Daren - This is rather innate. So the insect, because the insects are generally born beneath the waterline and their youngs, what they do is they swim to the top to where that waterline is and they break the surface to get onto the airside. So the adults are also able to do that. And they do that through a series of what we call power strokes, applied at an acute angle. And that allows the insect to be able to break that waterline to get back onto the air side of things.

Chris - They obviously do it quite well because there's loads of them. And if I look at the pond near where I live, there's many, many to count. So they're obviously pretty good at this, especially with the terrible weather we have. But what are the applications of this? Because it's interesting and fascinating to understand how these insects have evolved to have this behaviour, but understanding this now as you do, can you apply it to any other aspects of what we see in the marine or aquatic realm?

Daren - Yes, we can. Our results here will allow us to better understand the transport of floating particles like microplastics on the Earth's water bodies. Now microplastics are similar in size to water striders or in your case pond skaters. And they would likely share a similar experience during rainfall. As a matter of fact, in some of our experiments, we replaced water striders with floating particles and observed these similar interactions. So that's the main real world application of the study at the moment. And we're going to be seeking to explore transport of microplastics on our world water bodies going forward.

Festive fruit bread

24:42 - Why stollen won't toast

And what makes bread go crispy and brown...

Why stollen won't toast

James Tytko asked baking expert Nicola Lamb to help find the answer. She's the author of 'SIFT: The Elements of Great Baking,' coming out this May...
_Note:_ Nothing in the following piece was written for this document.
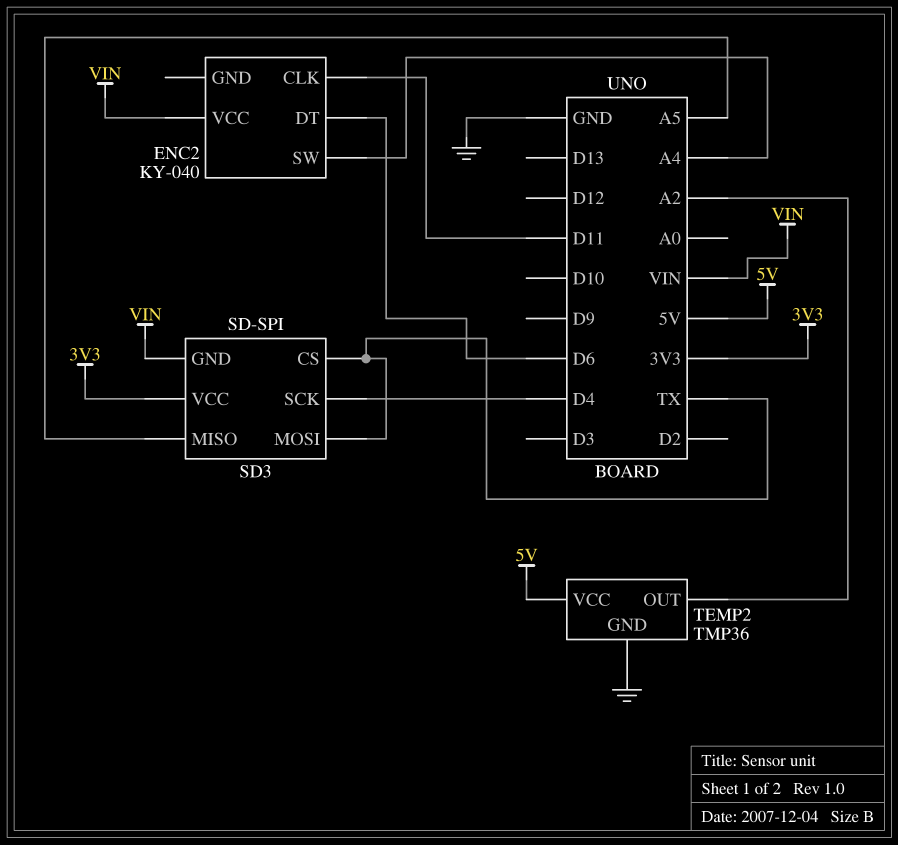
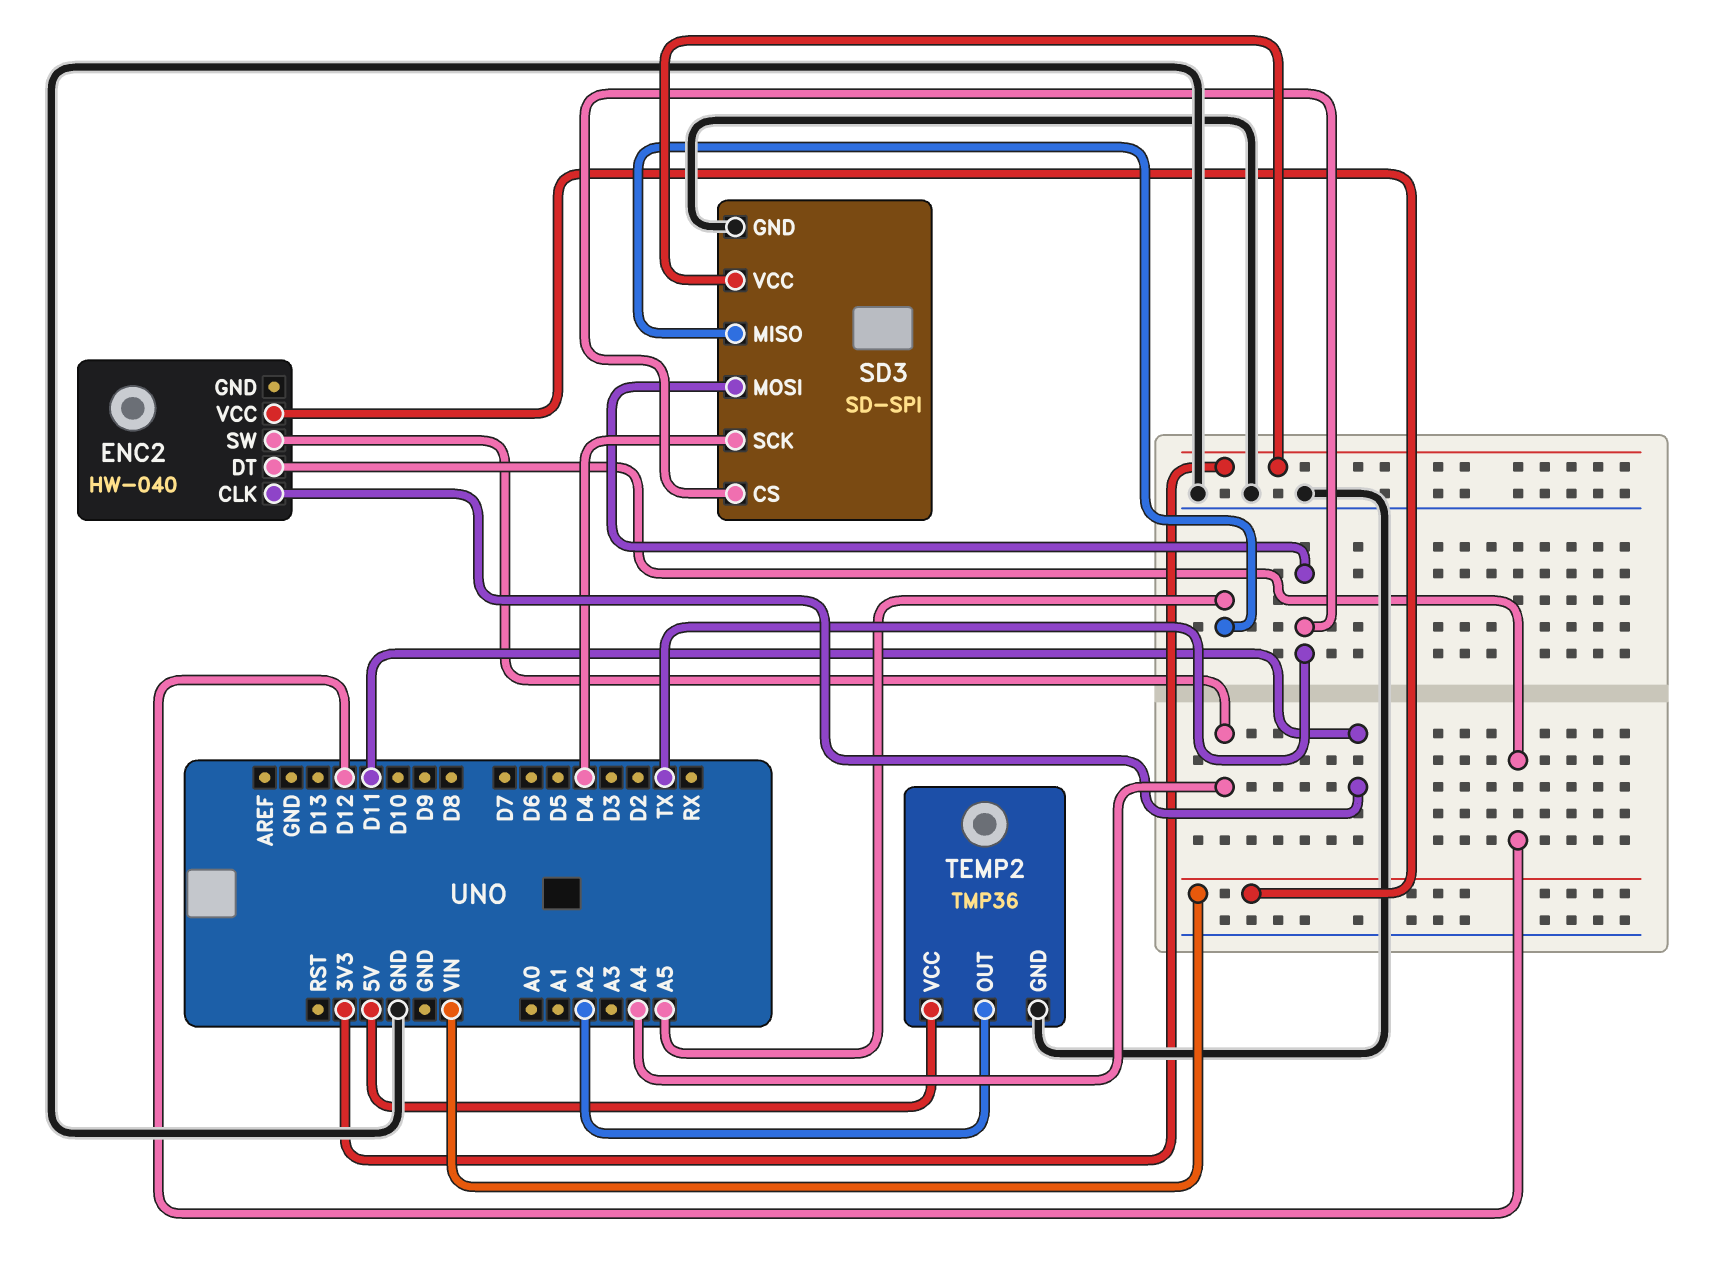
ENC2: KY-040 -> HW-040
ENC2 pin DT: D6 -> D12
SD3 pin GND: VIN -> GND

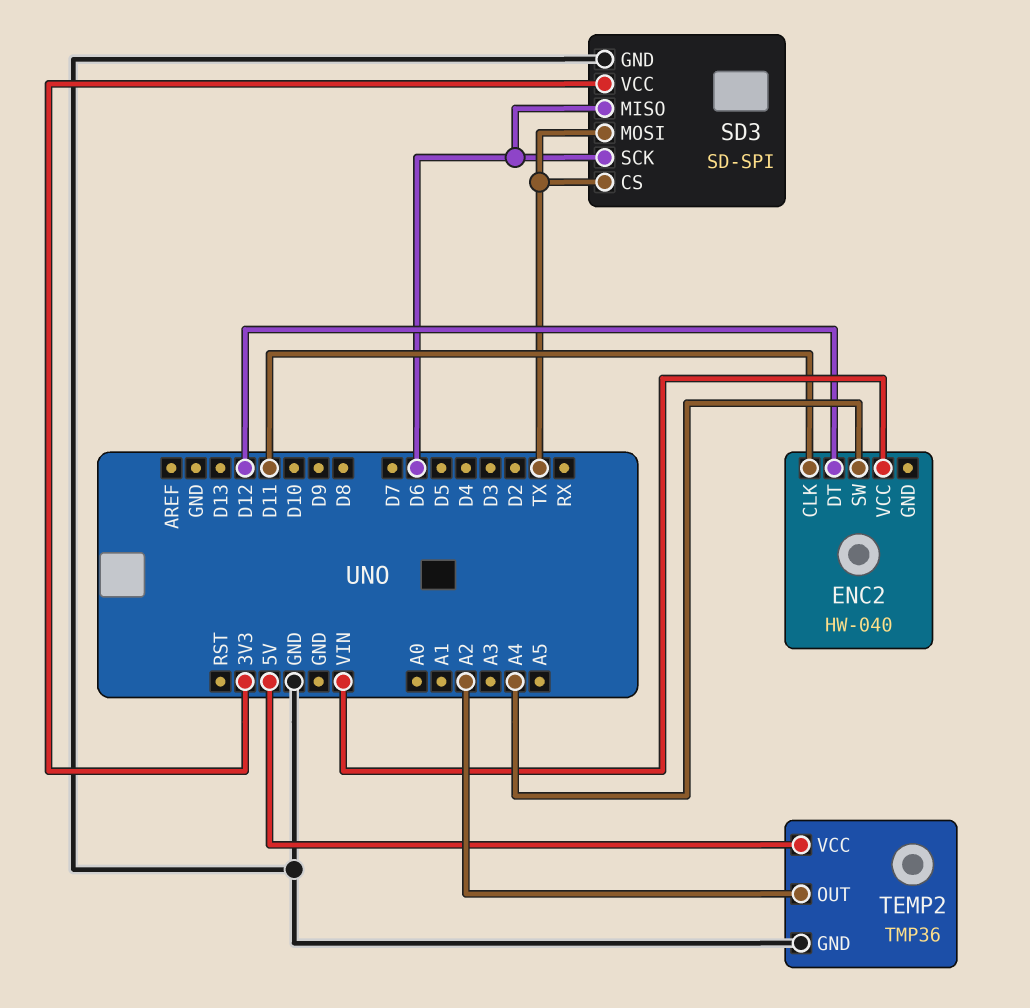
SD3 pin MISO: A5 -> D6
SD3 pin SCK: D4 -> D6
Celia - Why does stollen go floppy in the toaster instead of crispy? We tried to toast our slices of stollen thinking it would be the Christmas equivalent of toasted hot cross buns, but instead of the crispy, toasted texture we were expecting, our slices became floppy and had to be removed from the toaster with tongs.

James - Thank you, Celia. Now for the uninitiated, this delicious German fruit bread contains marzipan and spices and is inextricably linked to the festive period. I asked culinary queen Nicola Lamb to help find out why Celia's leftover Christmas stollen might have gone sloppy in her toaster. She's the author of SIFT - The Elements of Great Baking, which comes out this May.

Nicola - Stollen is an enriched dough with a relatively high amount of mix-ins in the form of dried fruit and marzipan. So there's problem one. There's relatively less bread to toast.

James - When you toast bread, it undergoes the Maillard reaction, which is a chemical reaction between a reducing sugar and a protein present in the bread dough. The result is that lovely browning crisping effect.

Nicola - Stollen has almost doubled the amount of mix-ins to a dough compared to something like a hot cross bun. Some recipes are about 40% fruit in marzipan by weight. The lower proportion of bread combined with the high proportion of fat in the marzipan and butter in the dough itself will mean the stollen could soften rather than crisp up.

James - Another issue is moisture. The Maillard reaction cannot take place in the presence of water.

Nicola - Just think about the colour of boiled food versus roasted food. In the enclosed space of a toaster, the moisture from all those add-ins, think in particular the buttery steamy marzipan, might result in the stollen steaming rather than toasting.

James - There's just nowhere for the moisture to evaporate, further contributing to your soggy stollen.

Nicola - I expect the traditional powdery sugared crust in most stollen recipes could also be playing a role. I feel like everything matters in baking. It probably attracts quite a lot of moisture to the crust. Since sugar is so strongly hygroscopic, meaning it likes to absorb moisture from the air. In general, I think you'd be better off grilling your stollen, flipping it halfway. That way it has space for the moisture to evaporate and to allow the toasting to happen.

James - Many thanks to Nicola Lamb and be sure to look out for SIFT - the elements of great baking.